Hai vissuto in Toscana. Altre zone d'Italia che hai voglia di conoscere?
«Mi piacerebbe avere tempo per muovermi lentamente attraverso il profondo Sud».
 Il tuo album d'esordio, «Q», è stato appena ristampato in vinile: fu un successo, di cui non sei mai però rimasto prigioniero. Come quel disco, i successivi «9» e «My favourited faded fantasy» sono stati aiutati nel rapporto con il grande pubblico dall'utilizzo in colonne sonore di film («Shrek 3», «Il Caimano» di Moretti) e serie tv («Lost», «Csi», «Dr. House»). Il grande pubblico italiano, però, deve ancora imparare a conoscerti. Ron ha tradotto la tua «Cannoball» in «Palla di cannone»: l'hai ascoltata?
«No, ora che ne conosco l'esistenza la andrò a cercare».
La tua ex compagna Lisa Hannigan, Christy Moore, Herbie Hancock, Fiona Apple, Tori Amos: che cosa ti rimane di queste collaborazioni?
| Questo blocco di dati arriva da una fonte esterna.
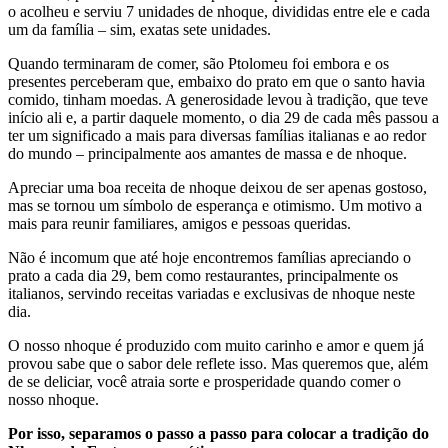
o acolheu e serviu 7 unidades de nhoque, divididas entre ele e cada
um da família – sim, exatas sete unidades.
Quando terminaram de comer, são Ptolomeu foi embora e os
presentes perceberam que, embaixo do prato em que o santo havia
comido, tinham moedas. A generosidade levou à tradição, que teve
início ali e, a partir daquele momento, o dia 29 de cada mês passou a
ter um significado a mais para diversas famílias italianas e ao redor
do mundo – principalmente aos amantes de massa e de nhoque.
Apreciar uma boa receita de nhoque deixou de ser apenas gostoso,
mas se tornou um símbolo de esperança e otimismo. Um motivo a
mais para reunir familiares, amigos e pessoas queridas.
Não é incomum que até hoje encontremos famílias apreciando o
prato a cada dia 29, bem como restaurantes, principalmente os
italianos, servindo receitas variadas e exclusivas de nhoque neste
dia.
O nosso nhoque é produzido com muito carinho e amor e quem já
provou sabe que o sabor dele reflete isso. Mas queremos que, além
de se deliciar, você atraia sorte e prosperidade quando comer o
nosso nhoque.
Por isso, separamos o passo a passo para colocar a tradição do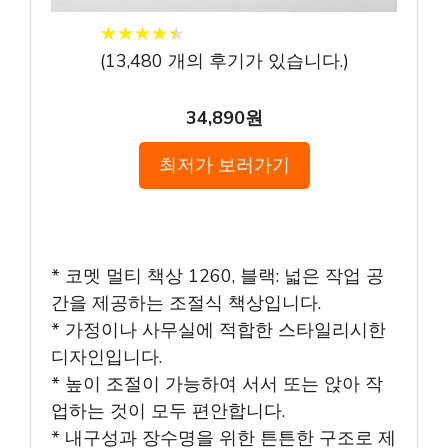
★
★
★
★
★
★
★
★
★
★
(
13,480
개의 후기가 있습니다.)
34,890원
최저가 보러가기
* 코멧 멀티 책상 1260, 블랙: 넓은 작업 공
간을 제공하는 조절식 책상입니다.
* 가정이나 사무실에 적합한 스타일리시한
디자인입니다.
* 높이 조절이 가능하여 서서 또는 앉아 작
업하는 것이 모두 편안합니다.
* 내구성과 장수명을 위한 튼튼한 구조로 제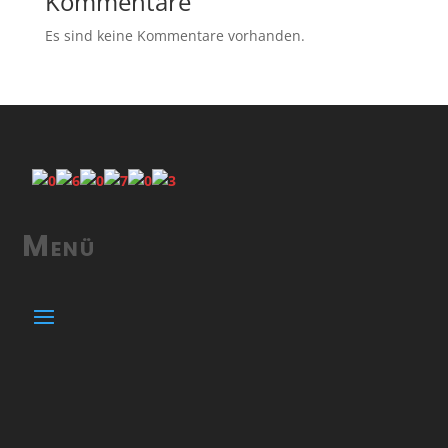
Kommentare
Es sind keine Kommentare vorhanden.
Menü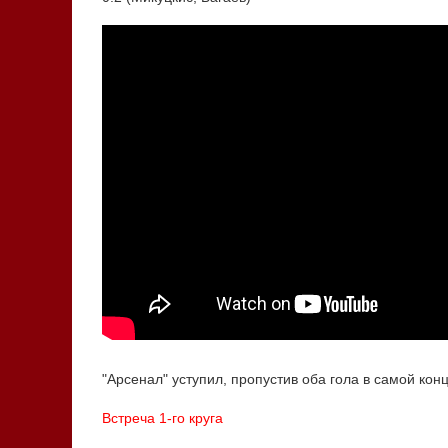
"Арсенал" уступил, пропустив оба гола в самой кон
Встреча 1-го круга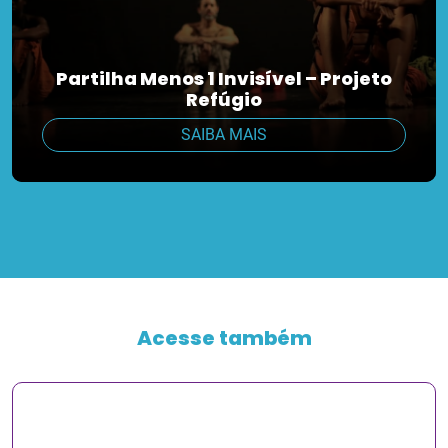
Partilha Menos 1 Invisível – Projeto
Refúgio
SAIBA MAIS
Acesse também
«Sarò sempre grato a Lisa, ma anche a tutti gli altri artisti incontrati finora, insieme abbiamo fatto delle magnifiche esperienze. Anche questo è un tipo speciale di viaggio: incontri persone, fai musica con loro, poi tiri su l'ancora e salpi, riprendi la tua navigazione, portando con te quello che hai imparato, le emozioni e le note che sono nate».